Raw records:
-- -- --

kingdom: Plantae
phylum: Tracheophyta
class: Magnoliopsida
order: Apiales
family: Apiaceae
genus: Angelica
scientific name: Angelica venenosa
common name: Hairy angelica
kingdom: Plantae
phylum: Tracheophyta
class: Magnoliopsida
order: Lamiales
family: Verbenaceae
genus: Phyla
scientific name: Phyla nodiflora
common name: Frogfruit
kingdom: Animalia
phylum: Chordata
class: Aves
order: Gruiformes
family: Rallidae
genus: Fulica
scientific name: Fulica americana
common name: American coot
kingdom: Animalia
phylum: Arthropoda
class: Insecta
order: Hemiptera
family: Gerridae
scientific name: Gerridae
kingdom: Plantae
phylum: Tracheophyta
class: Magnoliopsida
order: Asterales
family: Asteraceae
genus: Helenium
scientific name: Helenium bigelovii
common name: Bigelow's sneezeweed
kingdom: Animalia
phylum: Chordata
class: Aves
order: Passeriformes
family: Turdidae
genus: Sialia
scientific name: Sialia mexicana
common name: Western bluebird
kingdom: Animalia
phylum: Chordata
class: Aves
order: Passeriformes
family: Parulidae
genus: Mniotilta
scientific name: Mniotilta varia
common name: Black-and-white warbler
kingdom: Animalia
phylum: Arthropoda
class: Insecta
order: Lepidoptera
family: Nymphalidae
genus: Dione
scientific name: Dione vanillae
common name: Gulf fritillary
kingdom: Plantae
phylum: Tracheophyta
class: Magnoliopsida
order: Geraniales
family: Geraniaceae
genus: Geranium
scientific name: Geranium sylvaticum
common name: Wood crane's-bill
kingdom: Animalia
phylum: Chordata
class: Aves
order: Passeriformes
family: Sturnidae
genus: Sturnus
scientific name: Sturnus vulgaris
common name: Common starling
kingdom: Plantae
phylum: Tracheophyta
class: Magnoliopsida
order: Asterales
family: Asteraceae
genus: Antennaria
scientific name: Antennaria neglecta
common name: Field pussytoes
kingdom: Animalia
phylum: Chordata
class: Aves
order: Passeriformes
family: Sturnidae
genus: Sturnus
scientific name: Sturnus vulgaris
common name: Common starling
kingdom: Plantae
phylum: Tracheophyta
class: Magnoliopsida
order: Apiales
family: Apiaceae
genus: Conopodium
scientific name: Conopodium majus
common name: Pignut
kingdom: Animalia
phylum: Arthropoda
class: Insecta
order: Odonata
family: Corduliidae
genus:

-- -- --

**Work instructions:** Reproduce word for word every line from the one containing "common name: Western bluebird" down to the one containing "scientific name: Geranium sylvaticum", including both of those lines.

**The reply:**
common name: Western bluebird
kingdom: Animalia
phylum: Chordata
class: Aves
order: Passeriformes
family: Parulidae
genus: Mniotilta
scientific name: Mniotilta varia
common name: Black-and-white warbler
kingdom: Animalia
phylum: Arthropoda
class: Insecta
order: Lepidoptera
family: Nymphalidae
genus: Dione
scientific name: Dione vanillae
common name: Gulf fritillary
kingdom: Plantae
phylum: Tracheophyta
class: Magnoliopsida
order: Geraniales
family: Geraniaceae
genus: Geranium
scientific name: Geranium sylvaticum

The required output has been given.